• [Page extract]:
*** Block opens ***

Controlling Cache Size

Certain Ehcache cache configuration attributes affect caches clustered with Terracotta.

See How Configuration Affects Element Eviction for more information on how configuration affects eviction.

To learn about eviction and controlling the size of the cache, see the data life and sizing storage tiers pages.

Setting Cache Eviction

Cache eviction removes elements from the cache based on parameters with configurable values. Having an optimal eviction configuration is critical to maintaining cache performance.

To learn about eviction and controlling the size of the cache, see the data life and sizing storage tiers pages.

Ensure that the edited ehcache.xml is in your application's classpath. If you are using a WAR file, ehcache.xml should be in WEB-INF/classes.

See How Configuration Affects Element Eviction for more information on how configuration can impact eviction. See Terracotta Clustering Configuration Elements for definitions of other available configuration properties.

Cache-Configuration File Properties

See Terracotta Clustering Configuration Elements for more information.

Cache Events Configuration

The <cache> subelement <cacheEventListenerFactory>, which registers listeners for cache events such as puts and updates, has a notification scope controlled by the attribute listenFor. This attribute can have one of the following values:

  • local – Listen for events on the local node. No remote events are detected.
  • remote – Listen for events on other nodes. No local events are detected.
  • all – (DEFAULT) Listen for events on both the local node and on remote nodes.

*** Block closes ***

• [Provided material]:
*** Block opens ***

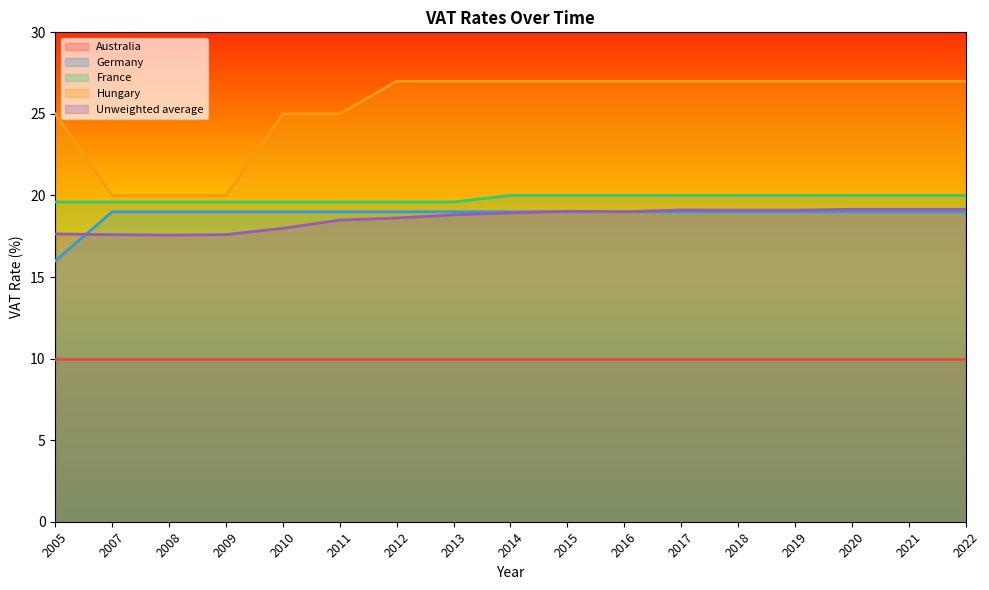

Which series has the largest range (max minus min)?

Hungary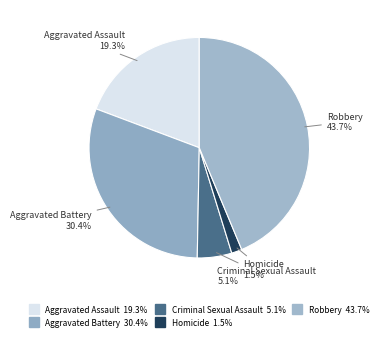

How many segments does this pie chart have?

5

*** Block closes ***

• [Exercise brief]: According to the cache-size page, why is it important to get the eviction configuration right? The listing is separate from the cache-size page.

• [Expected answer]: Cache eviction removes elements from the cache based on parameters with configurable values. An optimal eviction configuration is critical to maintaining cache performance.